▸ EXPLORE THE MATERIAL
[A] In the piece on self-care after cancer, list every item that the opening lines say was absent.
[B] Carry the piece on self-care after cancer forward from its last line.

▸ EXTRACT TO READ
= = = =
No grand wellness plan. No scented candle ceremony. No inspirational playlist. No matching yoga outfit. Just me, a couch, and the radical decision to stop pretending I was fine.

And let me tell you, that little nap brought me back from the ledge.

When I woke up, I felt like a different person. Not perfect. Not magically healed. But human again. Softer. Clearer. Less like I was about to start a family argument over absolutely nothing.

That is when it hit me:

I was not losing my mind. I needed rest.

Self-Care Is Not Always Cute

We have made self-care sound very pretty in this culture.

Bubble baths. Spa days. Matching sets. Green juice. Fancy journals. Perfectly lit Instagram posts about peace.

But real self-care is often much less glamorous.

Sometimes, self-care is eating actual food before 3:00 PM.

Sometimes it is lying down before your body makes the decision for you.

Sometimes it is drinking water, canceling a thing, taking your medicine, making the appointment, asking for help, or walking away before your mouth writes a check your nervous system cannot cash.

Sometimes self-care is admitting, I am not okay right now, but I might be better after a sandwich and a nap.

And honestly, that is not nothing.

After cancer, I think there is a strange pressure to be grateful all the time. You survived, so people expect you to glow with perspective. And yes, I am grateful. Deeply grateful. I know what it means to be here. I know what it means to keep going.

But surviving cancer does not turn you into a saint or a wellness guru.

You still get tired. You still get cranky. You still have hormones, medication, bills, laundry, family, work, grief, memories, and a body that has been through war and would appreciate being treated with a little respect.

I survived cancer, yes.

But that does not mean I should spend the rest of my life ignoring my own needs just because I am lucky to be alive.

Actually, it means the opposite.

Learning to Listen Before I Spiral

This experience reminded me that my body is not the enemy. It is not being dramatic. It is not trying to ruin my day. It is usually trying to tell me something before I turn into a full emotional weather event.

The hard part is listening early enough.

Before the tears.

Before the snapping.

Before the spiral.

Before I convince myself that everything is falling apart when really I need rest, food, quiet, and maybe one small treat that makes life feel sweet again.

I am learning to ask myself better questions.

Did I sleep?
Did I eat?
= = = =
▸ DATA

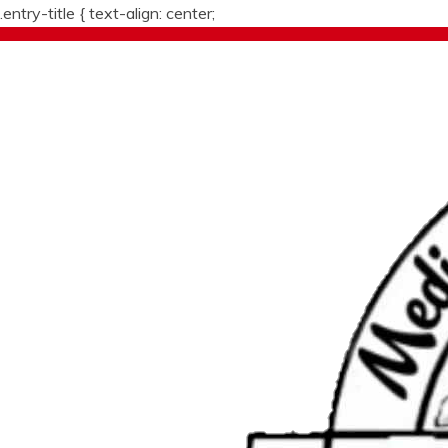
.entry-title {
text-align: center;
Skip
to
content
= = = =
▸ TASK RESULTS
[A]
- A grand wellness plan
- A scented candle ceremony
- An inspirational playlist
- A matching yoga outfit

[B]
Have I had water?
Have I been outside?
Have I made anything just for the joy of making it?
Have I given myself one single moment today that did not belong to somebody else?

Because joy matters too.

Not fake joy. Not forced gratitude. Real joy. The little kind. The everyday kind. The kind that shows up in a sketchbook, a good cup of coffee, a quiet room, a walk, a laugh, a nap, a piece of chocolate, a conversation with someone who gets you.

Those things count.

Doowutchyalike, But Also Take a Nap

So here is where I am landing.

I want to do more of what makes me feel alive. More drawing. More resting. More laughing. More noticing. More saying no when my body has already said no three times and I ignored it.

I want to enjoy the life I fought for.

Not in some giant, dramatic, bucket-list way every single day. I am still a regular person. I still have responsibilities. But I want to stop treating rest like a reward I have to earn after I have completely worn myself down.

Rest is not laziness.

Food is not optional.

A nap is not a moral failure.

And needing care does not make me weak. It makes me human.

I am 59 years old. I have lived in New York, Philadelphia, and Minnesota. I have made art, raised children, taught children, survived cancer, filled sketchbooks, lost people, found myself more than once, and learned the hard way that the body keeps score whether we are paying attention or not.

So yes, doowutchyalike.

But also sleep.

Eat something decent.

Take the break.

Have the treat.

Make the art.

Listen to your body before it has to start yelling.

Because sometimes healing is not a grand revelation.

Sometimes healing is thirty minutes on the couch at 4:00 PM and waking up just enough to remember:

Oh. I’m still here. And I deserve to feel good while I’m here.